However I also found rather confusing properties of monads, like they
where "living mirrors of the universe" [...] Is there a notion of time
/ order of actions / cause associated with monads?
Monads mirror – each one under its own aspect – the entire universe, and these mirrorings involve not only the present, but also past and virtual future states. But this must not be understood as causal influence or interaction, because this would contradict their being "fensterlos" (window-less) and their existence as substantial units. What is perceived as effect is really based on an ideal influence established by God, who by thinking through all possible states and courses of the world, accounts for every substance. This is the principle of "prästabilierte Harmonie".
[...] and can be sleeping or awake. So is the idea really that those
monads (of which I think like "atoms") are like "minds" or living
Leibniz uses the term Monad for individual substances, which have no parts. ("La Monade ... n'est autre chose, qu'une substance simple, qui entre dans les composés; simple, c'est à dire, sans parties") This is a continuation of, and includes, scholastic traditions ("ens et unum convertuntur").

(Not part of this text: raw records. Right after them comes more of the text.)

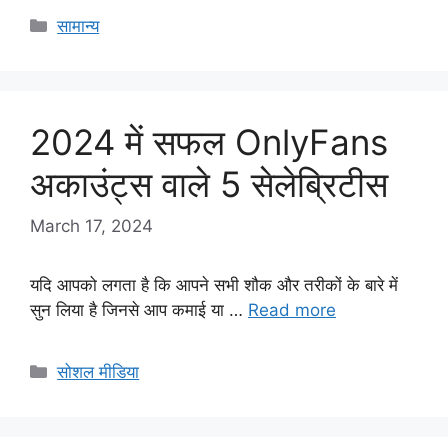
Categories
सामान्य
2024 में सफल OnlyFans
अकाउंट्स वाले 5 सेलेब्रिटीस
March 17, 2024
यदि आपको लगता है कि आपने सभी शौक और तरीकों के बारे में
सुन लिया है जिनसे आप कमाई या …
Read more
Categories
सोशल मीडिया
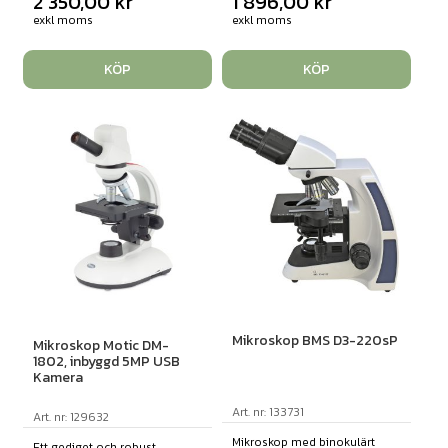
2 350,00
kr
1 896,00
kr
exkl moms
exkl moms
KÖP
KÖP
Mikroskop BMS D3-220sP
Mikroskop Motic DM-
1802, inbyggd 5MP USB
Kamera
Art. nr: 133731
Art. nr: 129632
Mikroskop med binokulärt
Ett gediget och robust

This is in contrast to Descartes' dualism. Leibniz takes the modern concept of individuals, well-founded in Descartes' cogito argument, and lifts the soul-having "I" to being the substance. The infinite number of ideal, individual, and dynamic substances, which all mirror the entire universe, is Leibniz' answer to Descartes' dualism, Spinoza's monism, and Gassendi's atomism.
Only organic creatures (humans, animals, plants) are such units, not corpora which are mere aggregates and phaenomena. Decomposition of composites will, according to Leibniz, not lead to material units, because continuous division of corpora will not lead to something that could be called "unum per se". They are "metaphysische Punkte" (metaphysical points), can neither be made or destroyed physically, and are all different.
Monads are dynamic, and only differ by their inner states, their "Perzeptionen" (perceptions). Their dynamicism is due to an inner urge ("appetition"), which advances them from perception to perception. Leibniz calls monads, whose perception is accompanied by recollection souls. (So, in contrast to Descartes, according to Leibniz, animals have souls) Monads which represent "die äußeren Dinge" (the outer things) must be distinguished from "Apperzeptionen", which means self-awareness or reflexive cognition. Monads capable of this are called "vernünftige Seelen" or "Geister" (intelligent souls or spirits, "animae"). Now, there is a hierarchy of monads with regard to their apperceptions: From "schlummernden" (slumbering) up to the omniscient monad, the "monas monadum" (monad of monads) – God. Somewhere in between are animal and spirit monads. Also, every monad has a dedicated corpus, a body which is itself assembled from parts, which themselves have their dedicated monads, lower in the hierarchy. Only the monas monadum exists without one.
All in all, this is a very difficult topic. I hope I was of any help, and did not add to your confusion. I would not claim that I understand Leibniz' system myself in its entirety.